Deciding How to Test

2024-11-15

Something I've seen expressed time and time again is this feeling that a software codebase lacks testing and needs more tests. This is certainly always true in most companies so a respectable course of action might be to mandate that we include tests in every feature change and don't regress on code coverage metrics. But I think there isn't as much energy spent towards thinking about the usefulness of testing and whether we can write tests that have high ROI.

So what is a useful test anyways? By my definition, it is how close the test is to simulating how a real user would use the feature. In the ideal world, the best test that you could possibly do is send your product feature to a fleet of real users and have them manually try the feature and give feedback immediately. You cannot get any better than this. A test that is closer to this is, by definition, more useful. So, it follows that UI integration tests tend to rank higher in the usefulness scale as they test simulated user interactions on the UI. And unit tests in comparison are ranked lower since they test APIs that are pretty divorced from the end-user experience.

Obviously, we cannot rely on a fleet of real users to test every code change. And it is too costly to write UI integration tests for every possible branch of logic in some obscure part of the business logic. The testing approach is always a trade-off between usefulness and cost. The cost of testing I define to be a sum of:

Development cost: e.g. writing the test, setting up mocks, fixtures, services, etc.
Maintenance cost: e.g. maintaining test infrastructure, battling flakiness, ensuring tests are performant, etc.
Speed: e.g. how long it takes to run the tests.

So when choosing a testing approach, I believe the objective should be to find the most useful testing approach at a cost that is reasonably acceptable for the business context.

With this wisdom, I think it follows that you should probably be prioritizing some form of end-to-end integration testing as your main testing strategy and then supplement with more targeted unit testing where it starts to become costly. You can also employ this thinking to your unit tests where you opt to write more broadly specified unit tests with minimal mocking. For example, testing the API handler rather and mocking the network layer versus testing a helper function with dependent functions mocked out.
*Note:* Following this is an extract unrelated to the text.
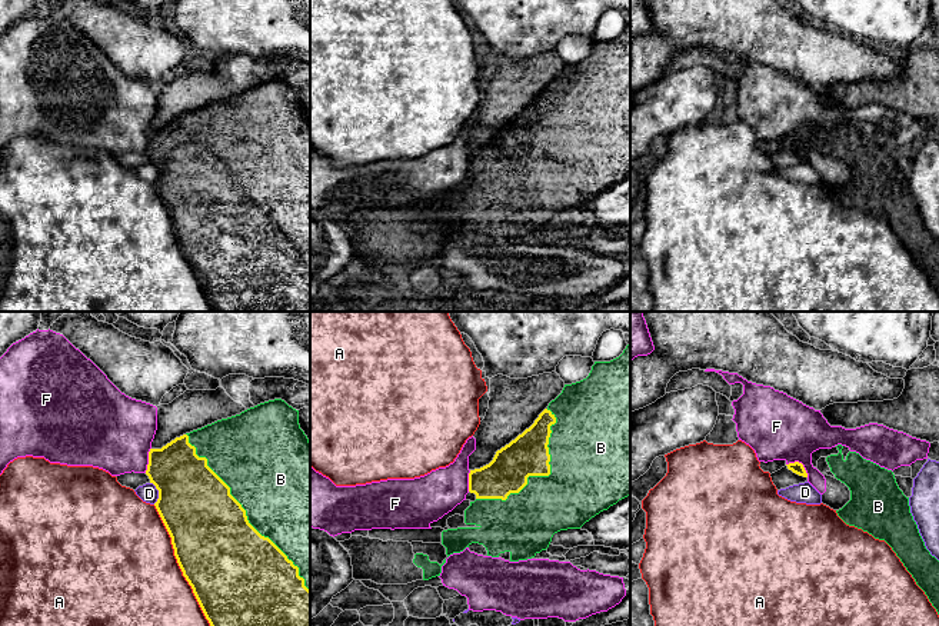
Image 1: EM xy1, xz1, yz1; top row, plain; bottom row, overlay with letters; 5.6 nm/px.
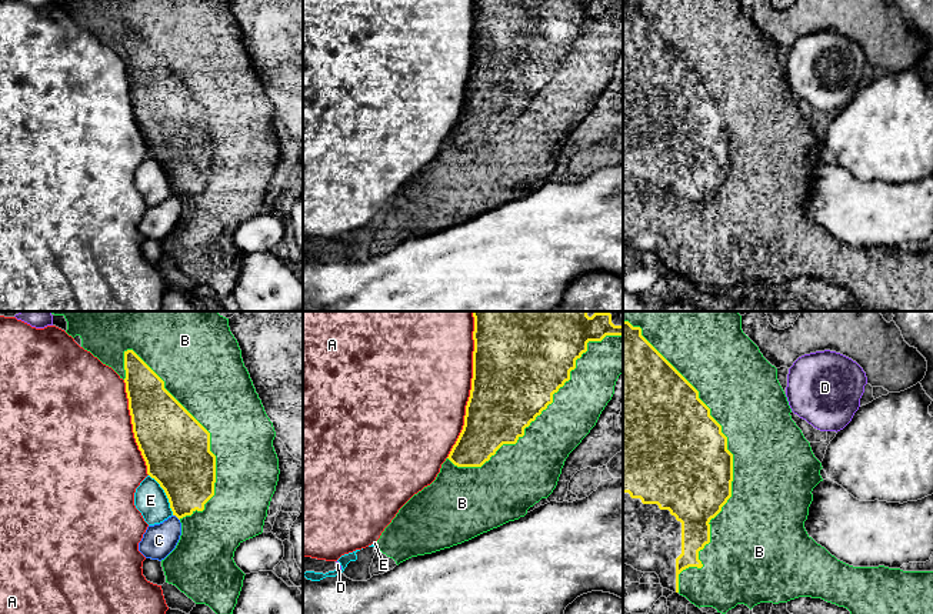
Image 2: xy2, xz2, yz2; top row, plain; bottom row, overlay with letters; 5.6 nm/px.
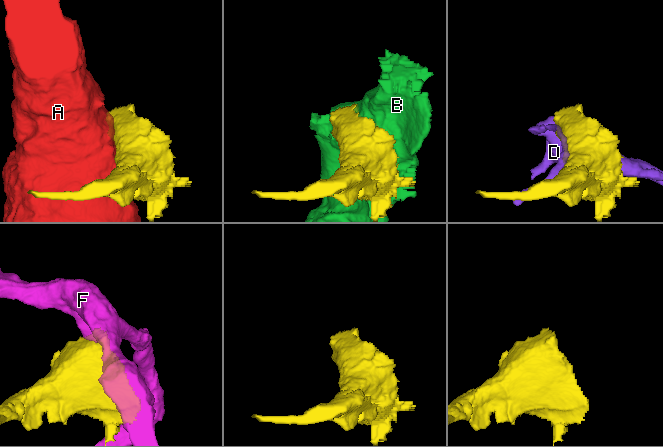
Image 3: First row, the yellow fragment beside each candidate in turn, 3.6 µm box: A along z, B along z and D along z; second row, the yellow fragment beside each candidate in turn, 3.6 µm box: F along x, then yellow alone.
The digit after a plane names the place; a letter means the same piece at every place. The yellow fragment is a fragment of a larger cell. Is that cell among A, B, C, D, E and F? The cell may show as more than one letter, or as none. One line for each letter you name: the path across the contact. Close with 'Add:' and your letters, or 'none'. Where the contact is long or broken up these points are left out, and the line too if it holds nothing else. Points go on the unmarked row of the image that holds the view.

Unfortunately, I think some developers are still stuck in the dogma that unit tests must be narrowly specified and that it is better to have a ton of small tests independently exercising isolated parts of the codebase rather than broader tests that just test the higher level interface. This might work in some theoretically optimal codebase such as some rigorously typed pure functional codebase but in practice it makes your codebase frustrating to refactor and it produces tests that are not helpful in catching regressions for the end-user. A smell test to tell whether you have too many of these useless tests is if a test case fails and it is difficult to tell if you've impacted the end-user experience.

Partly to blame for this unit testing dogma is that we've decided to categorize tests into these arbitrary 'integration' and 'unit' labels. I've been in bikesheddy discussions about what constitutes a 'unit' in a unit test. Should it be a class? a function? an API handler? I've also argued with people who've noted that the type of broadly specified testing that I advocate for is not a 'true' unit test but an integration test as I am testing things outside of the perceived 'unit' - like making real database queries to a test database in a unit test. (For the record, I believe this is totally fine as long as the tests are fast and predictable). At this point we're just arguing semantics and our users don't care whether what I've written is the platonic ideal of a unit test.

In general, I don't like the term 'unit' since it comes with baggage around what you are and are not supposed to do and conversations start to veer into 'best practices' rather than what's good for the user. I would much prefer a categorization like a local in-memory test vs. distributed test because my testing approach is the same in both of these scenarios: prefer broad tests on the highest level interface possible that are reasonably cost efficient in terms time and eng cost. I guess you might just call these integration tests. Unit test 'best practices' begone.